-- What this task involves --
Reproduce the text of each of the entries below word for word, leaving out the pictures.

-- Extracted material --
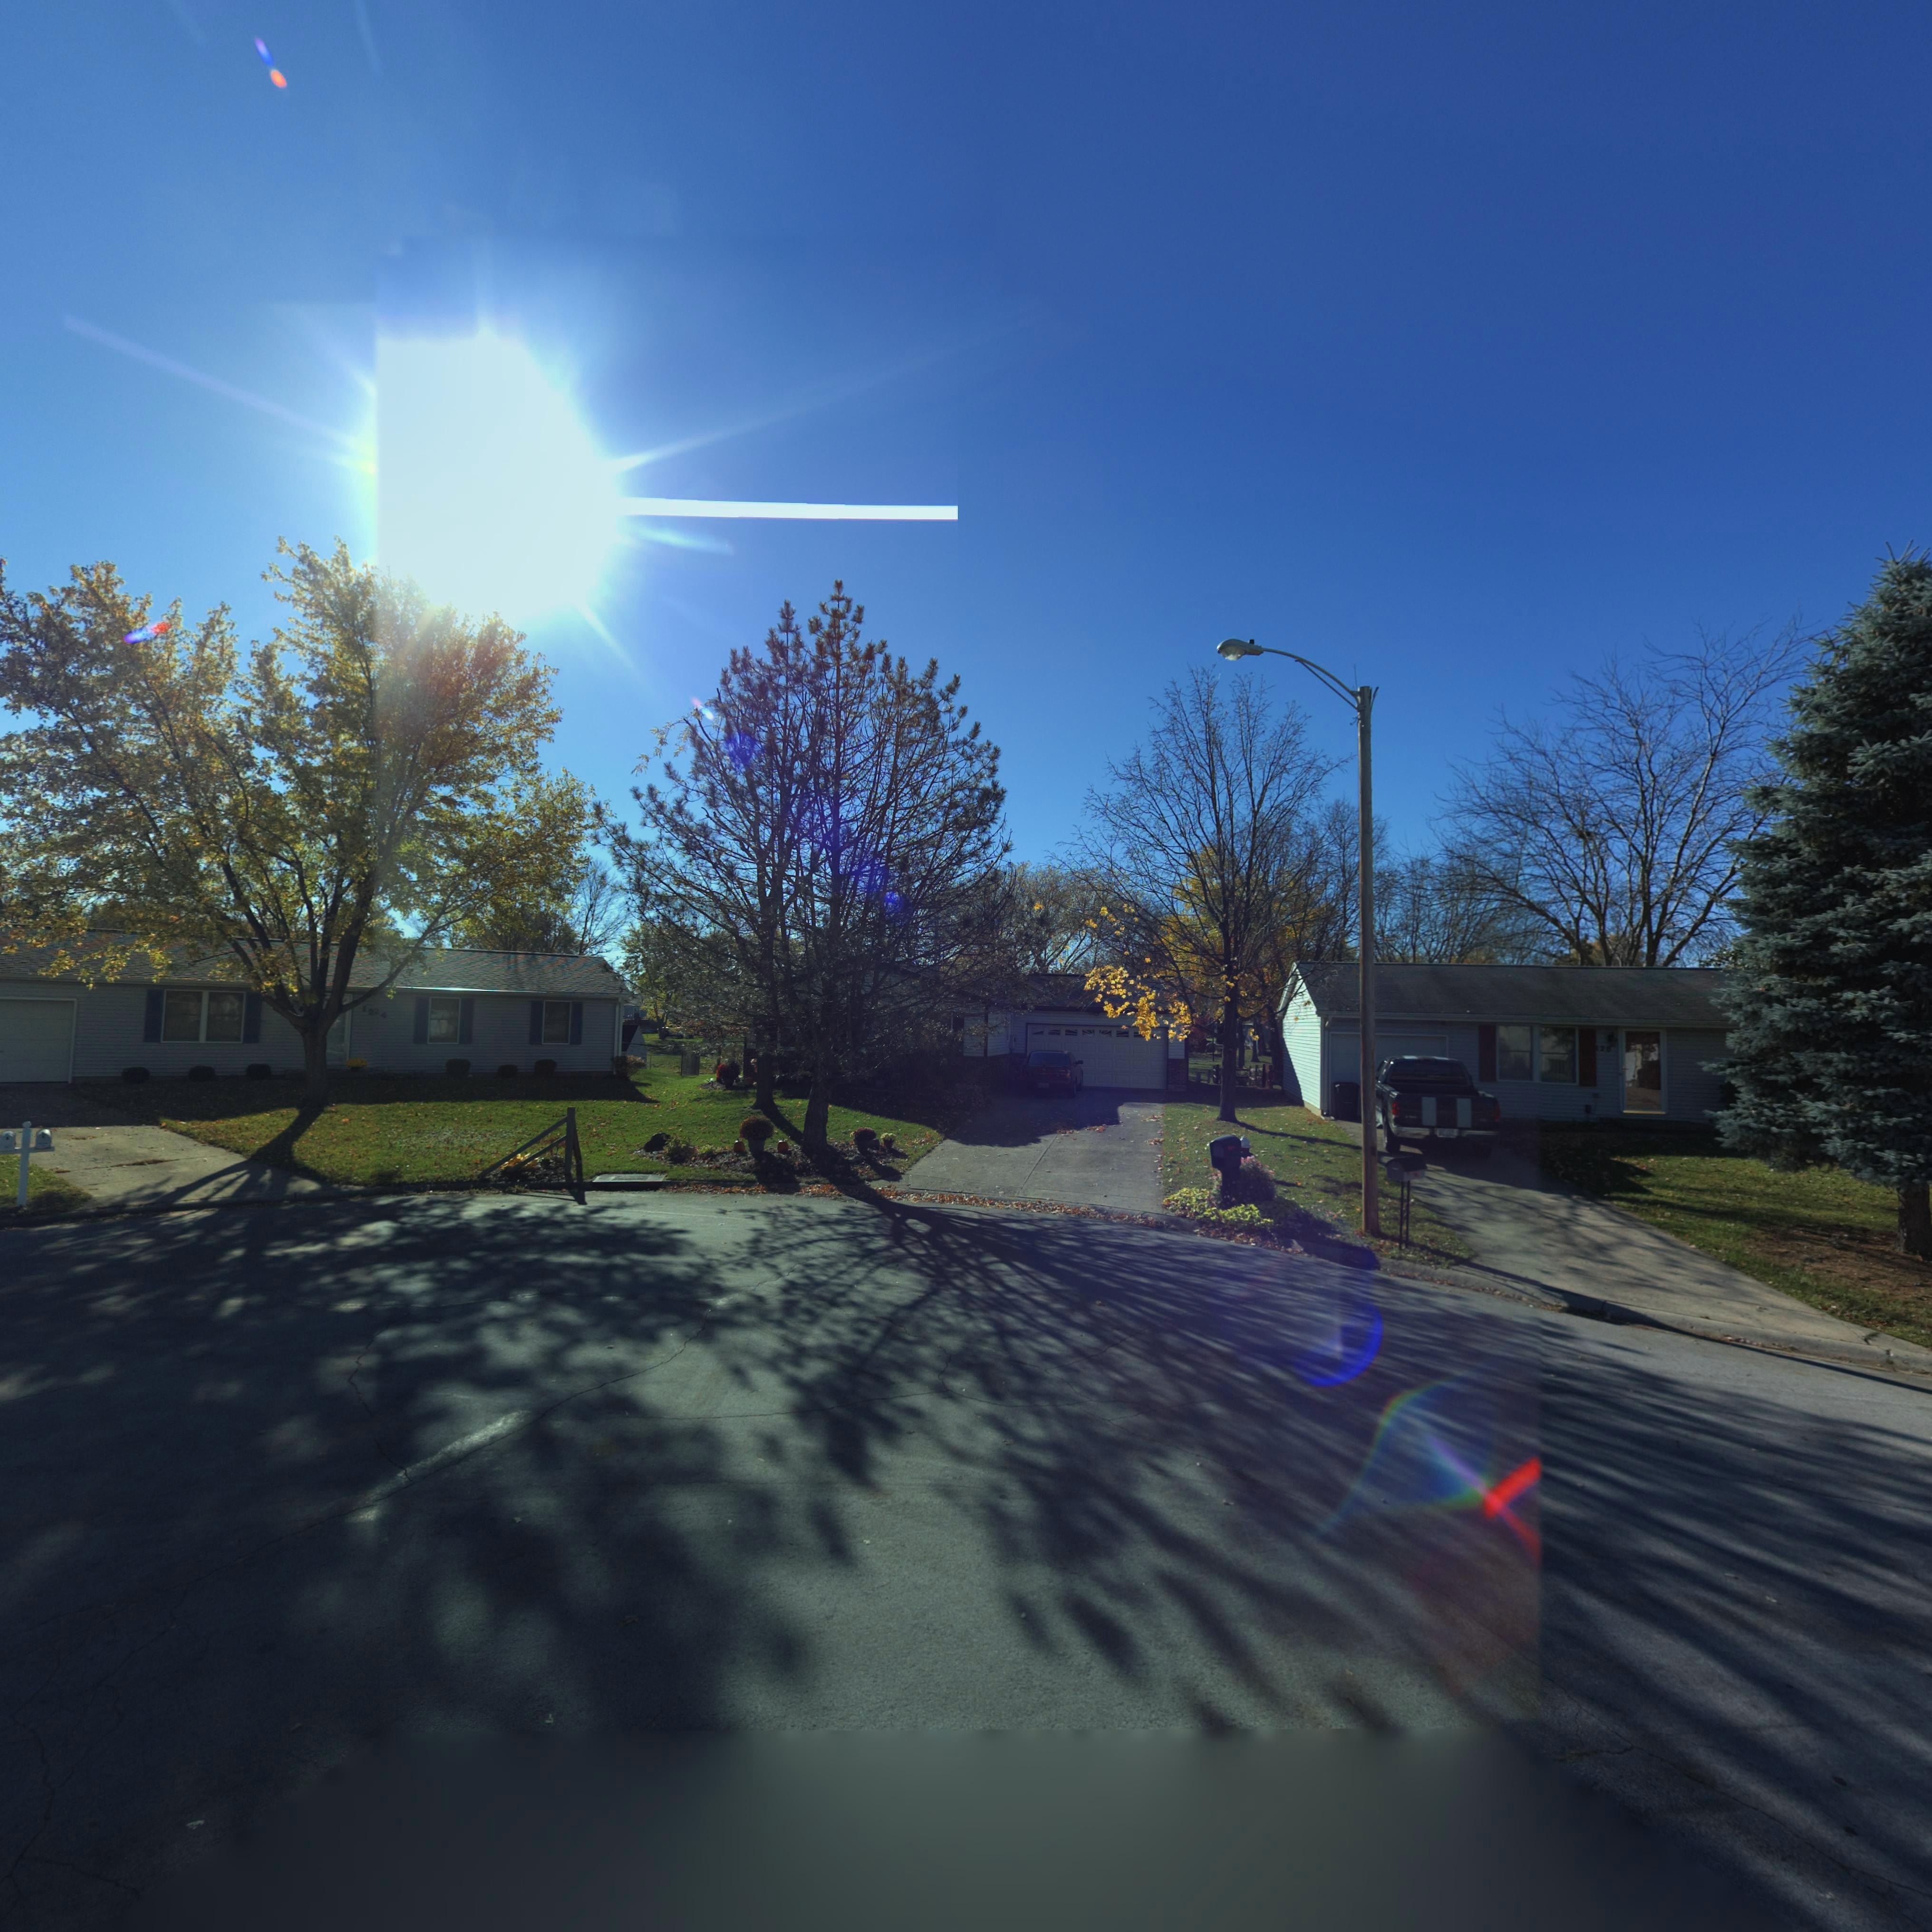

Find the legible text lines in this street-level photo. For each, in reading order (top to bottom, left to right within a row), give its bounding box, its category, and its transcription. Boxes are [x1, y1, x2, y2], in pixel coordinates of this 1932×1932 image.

[362, 1005, 387, 1020] StreetNumber: 1224
[1595, 1044, 1612, 1053] StreetNumber: 120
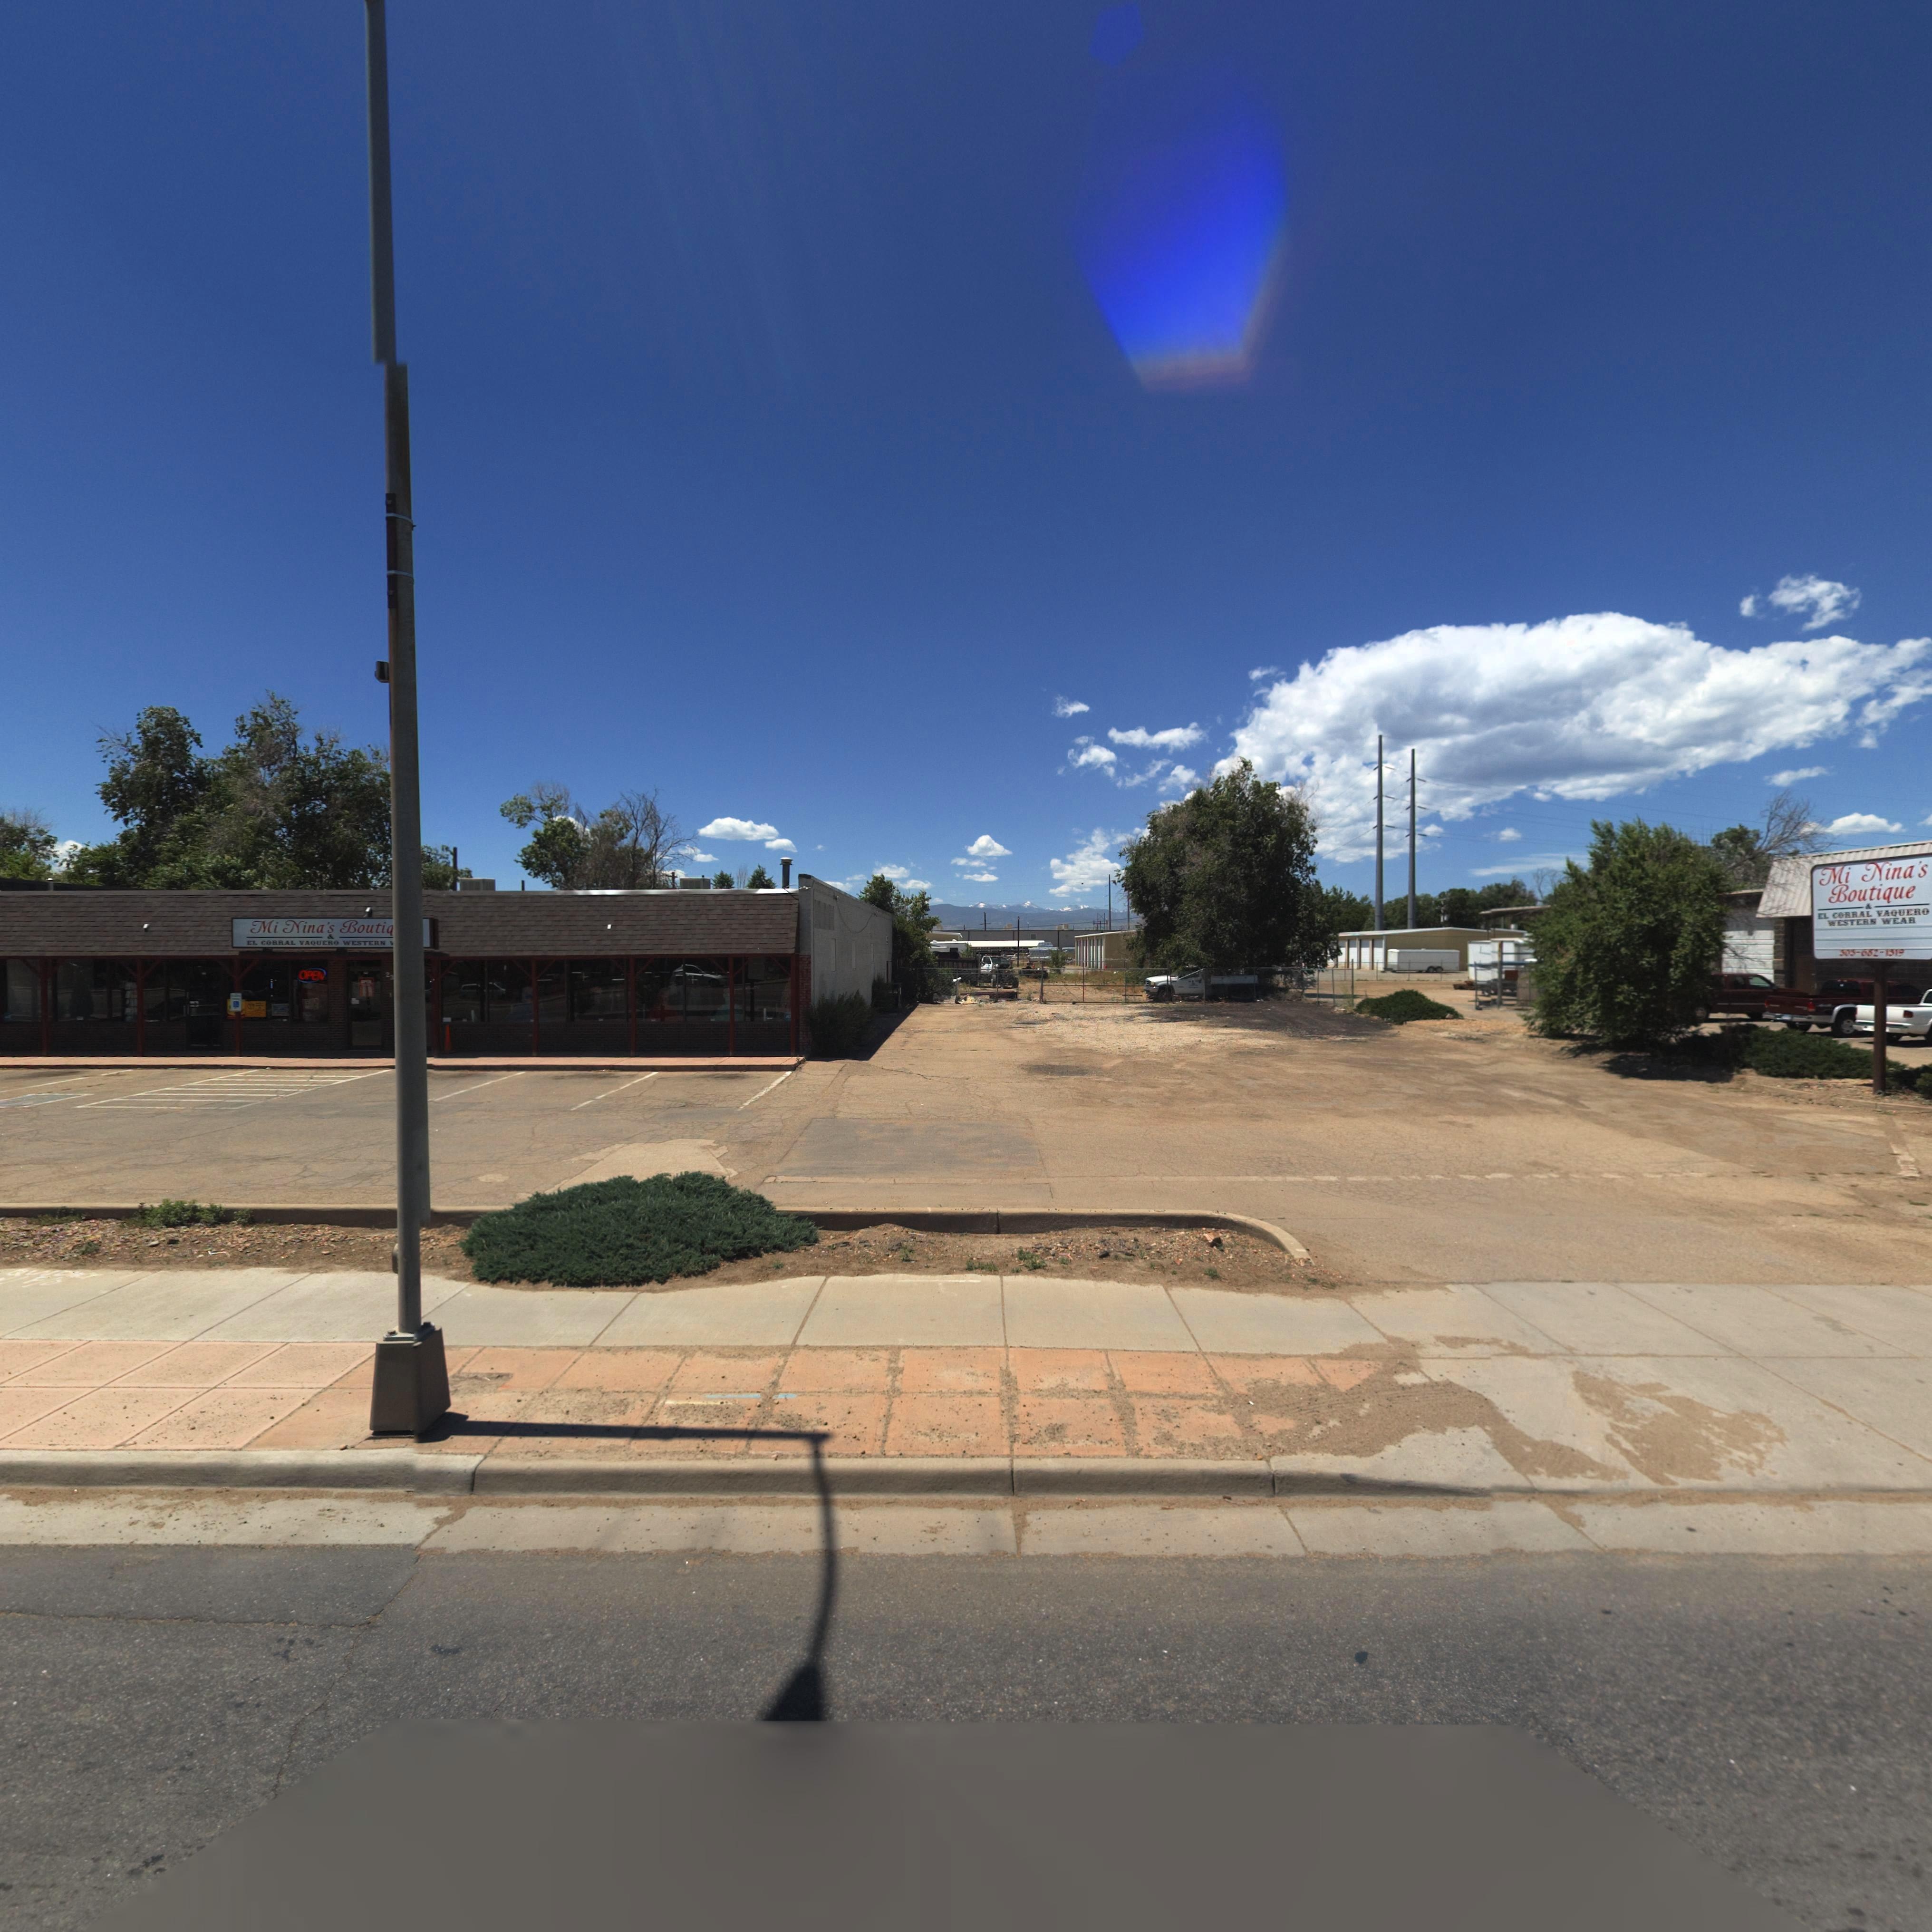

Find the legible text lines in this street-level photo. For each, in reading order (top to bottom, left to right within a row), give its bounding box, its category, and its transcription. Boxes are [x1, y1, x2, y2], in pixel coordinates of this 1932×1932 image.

[1818, 860, 1929, 886] BusinessName: Mi Nina's
[1826, 883, 1917, 905] BusinessName: Boutique
[250, 919, 393, 936] BusinessName: Mi Nina's Boutiq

-- Complete response --
Find the legible text lines in this street-level photo. For each, in reading order (top to bottom, left to right within a row), give its bounding box, its category, and its transcription. Boxes are [x1, y1, x2, y2], in pixel coordinates of this 1932×1932 image.

[362, 1005, 387, 1020] StreetNumber: 1224
[1595, 1044, 1612, 1053] StreetNumber: 120

Find the legible text lines in this street-level photo. For each, in reading order (top to bottom, left to right within a row), give its bounding box, its category, and its transcription. Boxes are [x1, y1, x2, y2], in pixel coordinates of this 1932×1932 image.

[1818, 860, 1929, 886] BusinessName: Mi Nina's
[1826, 883, 1917, 905] BusinessName: Boutique
[250, 919, 393, 936] BusinessName: Mi Nina's Boutiq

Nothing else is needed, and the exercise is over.